Just today I found out where all the emails from yeah write have been hiding (note to self: nesting labels in Gmail is a good way to lose messages). I missed the important tidbit provided by From Novels to Boardbooks that I could use Clicky on wordpress.com. A belated thank you. I installed it today!
It’s weird to me this wasn’t a more popular topic. Flood and I would spend hours back when we first started blogging analyzing who stopped by our spaces and why. Maybe that was just us.
I’m glad you got Clicky installed. Let me know if you need help setting up the ins and outs. Stats are valuable towards knowing what your readers are looking for, and how you can answer any questions they may have.
I agree! I was going to offer a peek into my stats for anyone who wanted ’em– either via sharing the numbers direct, or by giving some sort of faux-admin-leve-login– because looking at other sites’ stats was really helping when I was learning what was what and what I thought was important (since stats are so relative, anyway). But when I browsed the comments, and saw silence, I thought maybe I missed something.
I also thought the advice to go a bit above your current point to analyze was great advice!
Stats are awesome, people. Where’d the math love go? 🙂
Your reply made me feel much better, Rarasaur. I’d be interested in seeing your stats. Let me know the best way we can share and I’ll match your shared details stat-for-stat!
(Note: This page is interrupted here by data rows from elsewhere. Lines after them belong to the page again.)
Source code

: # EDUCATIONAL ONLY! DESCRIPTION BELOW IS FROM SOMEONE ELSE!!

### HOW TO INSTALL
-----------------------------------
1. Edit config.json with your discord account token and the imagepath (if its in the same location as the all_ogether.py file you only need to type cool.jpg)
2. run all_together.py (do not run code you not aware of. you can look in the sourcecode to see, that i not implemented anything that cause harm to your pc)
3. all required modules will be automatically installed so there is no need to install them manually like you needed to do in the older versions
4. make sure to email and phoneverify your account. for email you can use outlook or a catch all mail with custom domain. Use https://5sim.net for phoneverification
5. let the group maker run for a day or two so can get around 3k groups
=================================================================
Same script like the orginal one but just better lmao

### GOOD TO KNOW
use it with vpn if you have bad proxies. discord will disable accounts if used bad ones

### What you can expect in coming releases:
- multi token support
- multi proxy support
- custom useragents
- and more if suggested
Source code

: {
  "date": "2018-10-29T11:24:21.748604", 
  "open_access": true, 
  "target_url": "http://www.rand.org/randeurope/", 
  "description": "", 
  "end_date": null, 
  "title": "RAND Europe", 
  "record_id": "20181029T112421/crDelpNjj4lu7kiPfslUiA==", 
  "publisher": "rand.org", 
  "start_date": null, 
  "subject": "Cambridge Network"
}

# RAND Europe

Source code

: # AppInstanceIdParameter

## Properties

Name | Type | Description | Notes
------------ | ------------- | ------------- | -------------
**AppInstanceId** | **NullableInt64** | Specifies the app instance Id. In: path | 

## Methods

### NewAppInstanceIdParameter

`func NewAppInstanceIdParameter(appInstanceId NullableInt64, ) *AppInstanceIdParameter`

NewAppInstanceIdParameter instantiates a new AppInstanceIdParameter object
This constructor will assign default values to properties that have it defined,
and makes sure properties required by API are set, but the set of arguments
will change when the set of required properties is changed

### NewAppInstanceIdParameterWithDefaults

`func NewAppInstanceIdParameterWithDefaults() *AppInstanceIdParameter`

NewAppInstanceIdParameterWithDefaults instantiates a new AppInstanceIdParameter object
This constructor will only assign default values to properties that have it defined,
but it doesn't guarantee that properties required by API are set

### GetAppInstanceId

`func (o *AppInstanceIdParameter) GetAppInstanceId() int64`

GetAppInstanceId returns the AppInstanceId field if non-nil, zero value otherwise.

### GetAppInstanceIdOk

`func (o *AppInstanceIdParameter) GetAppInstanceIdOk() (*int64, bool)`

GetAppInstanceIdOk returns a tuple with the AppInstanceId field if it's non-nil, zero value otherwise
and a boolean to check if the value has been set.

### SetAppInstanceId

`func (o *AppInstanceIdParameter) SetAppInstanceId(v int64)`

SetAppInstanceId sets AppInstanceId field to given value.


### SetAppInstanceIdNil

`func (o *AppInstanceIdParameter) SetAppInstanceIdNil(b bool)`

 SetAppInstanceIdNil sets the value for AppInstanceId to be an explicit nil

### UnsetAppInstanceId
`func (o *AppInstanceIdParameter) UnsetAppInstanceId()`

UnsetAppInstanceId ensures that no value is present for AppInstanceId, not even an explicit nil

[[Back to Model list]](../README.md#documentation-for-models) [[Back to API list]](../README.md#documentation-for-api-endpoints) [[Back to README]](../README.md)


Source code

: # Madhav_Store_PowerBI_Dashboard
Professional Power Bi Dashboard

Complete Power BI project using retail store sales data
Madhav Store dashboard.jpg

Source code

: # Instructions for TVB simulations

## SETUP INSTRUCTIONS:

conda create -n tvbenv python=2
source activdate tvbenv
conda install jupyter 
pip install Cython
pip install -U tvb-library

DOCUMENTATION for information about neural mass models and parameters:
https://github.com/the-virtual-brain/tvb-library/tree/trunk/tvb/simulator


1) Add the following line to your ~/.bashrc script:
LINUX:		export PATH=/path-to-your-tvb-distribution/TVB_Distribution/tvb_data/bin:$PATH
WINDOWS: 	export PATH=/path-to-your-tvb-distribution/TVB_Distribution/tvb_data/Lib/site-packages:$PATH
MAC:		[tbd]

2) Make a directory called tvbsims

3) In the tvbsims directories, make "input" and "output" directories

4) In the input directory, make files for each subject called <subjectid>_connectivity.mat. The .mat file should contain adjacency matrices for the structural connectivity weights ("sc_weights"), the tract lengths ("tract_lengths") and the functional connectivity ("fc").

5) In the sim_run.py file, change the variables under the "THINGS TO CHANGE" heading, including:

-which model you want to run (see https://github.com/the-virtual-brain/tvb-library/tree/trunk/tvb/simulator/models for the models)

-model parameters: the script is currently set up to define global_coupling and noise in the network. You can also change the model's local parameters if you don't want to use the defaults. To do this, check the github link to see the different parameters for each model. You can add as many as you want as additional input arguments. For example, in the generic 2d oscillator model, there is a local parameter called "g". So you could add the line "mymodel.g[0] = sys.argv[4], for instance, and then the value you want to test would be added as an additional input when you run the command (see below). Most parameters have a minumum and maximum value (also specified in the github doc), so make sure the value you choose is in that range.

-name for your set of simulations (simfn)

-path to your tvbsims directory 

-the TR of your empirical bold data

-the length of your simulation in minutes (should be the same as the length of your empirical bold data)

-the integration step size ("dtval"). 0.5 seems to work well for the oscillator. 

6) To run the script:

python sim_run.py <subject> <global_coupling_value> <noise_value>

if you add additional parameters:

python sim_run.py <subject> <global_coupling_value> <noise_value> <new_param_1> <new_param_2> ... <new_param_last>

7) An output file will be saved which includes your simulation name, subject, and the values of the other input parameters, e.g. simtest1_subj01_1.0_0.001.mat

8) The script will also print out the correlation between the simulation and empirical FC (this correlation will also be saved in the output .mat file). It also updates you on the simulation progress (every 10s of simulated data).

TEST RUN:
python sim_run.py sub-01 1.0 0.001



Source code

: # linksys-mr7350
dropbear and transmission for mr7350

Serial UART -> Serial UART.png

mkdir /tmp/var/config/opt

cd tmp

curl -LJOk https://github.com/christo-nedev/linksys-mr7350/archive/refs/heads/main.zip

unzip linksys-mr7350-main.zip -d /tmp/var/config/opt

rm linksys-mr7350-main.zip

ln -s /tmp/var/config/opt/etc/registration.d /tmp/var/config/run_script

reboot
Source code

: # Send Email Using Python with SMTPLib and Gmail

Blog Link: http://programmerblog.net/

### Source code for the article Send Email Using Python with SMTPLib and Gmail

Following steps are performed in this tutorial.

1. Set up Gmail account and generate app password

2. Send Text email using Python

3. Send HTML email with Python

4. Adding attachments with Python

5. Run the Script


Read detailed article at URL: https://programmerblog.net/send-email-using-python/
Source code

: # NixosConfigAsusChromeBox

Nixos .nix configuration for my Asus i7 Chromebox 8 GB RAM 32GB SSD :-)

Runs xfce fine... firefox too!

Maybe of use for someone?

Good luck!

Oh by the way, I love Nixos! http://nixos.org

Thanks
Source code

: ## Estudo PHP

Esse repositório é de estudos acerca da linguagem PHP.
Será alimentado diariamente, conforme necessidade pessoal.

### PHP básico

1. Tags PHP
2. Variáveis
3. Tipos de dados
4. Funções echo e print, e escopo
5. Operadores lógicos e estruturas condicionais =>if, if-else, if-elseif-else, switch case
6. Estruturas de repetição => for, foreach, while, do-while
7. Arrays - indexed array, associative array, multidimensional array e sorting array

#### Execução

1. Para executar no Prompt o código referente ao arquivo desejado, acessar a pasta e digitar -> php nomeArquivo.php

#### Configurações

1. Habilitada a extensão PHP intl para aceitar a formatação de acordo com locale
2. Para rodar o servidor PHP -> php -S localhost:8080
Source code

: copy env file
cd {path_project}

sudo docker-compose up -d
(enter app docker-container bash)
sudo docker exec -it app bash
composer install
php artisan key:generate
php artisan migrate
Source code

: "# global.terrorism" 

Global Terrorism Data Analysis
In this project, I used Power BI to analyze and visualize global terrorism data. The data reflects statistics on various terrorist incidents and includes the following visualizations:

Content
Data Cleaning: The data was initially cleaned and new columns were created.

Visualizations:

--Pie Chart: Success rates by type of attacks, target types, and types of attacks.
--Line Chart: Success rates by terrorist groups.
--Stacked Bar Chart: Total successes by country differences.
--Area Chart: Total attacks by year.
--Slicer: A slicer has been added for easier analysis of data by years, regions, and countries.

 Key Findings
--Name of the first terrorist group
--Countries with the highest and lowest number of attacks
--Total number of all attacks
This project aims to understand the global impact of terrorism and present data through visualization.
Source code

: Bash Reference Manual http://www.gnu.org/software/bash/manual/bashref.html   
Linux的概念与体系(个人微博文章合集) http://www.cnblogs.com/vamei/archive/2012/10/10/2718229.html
Okay, I couldn’t figure out the admin view, but I can snap some screen shots and email them– is there anything specific that you’d like to see? 🙂 Or should I just go snap crazy? 😀
Go snap crazy! I’d love to see unique monthly visitors for July (summer) and January (winter), two traditionally low- and high-points for visits. Once I get all your screenshots organized, I’ll send yeah write data for the same points. Thanks so much!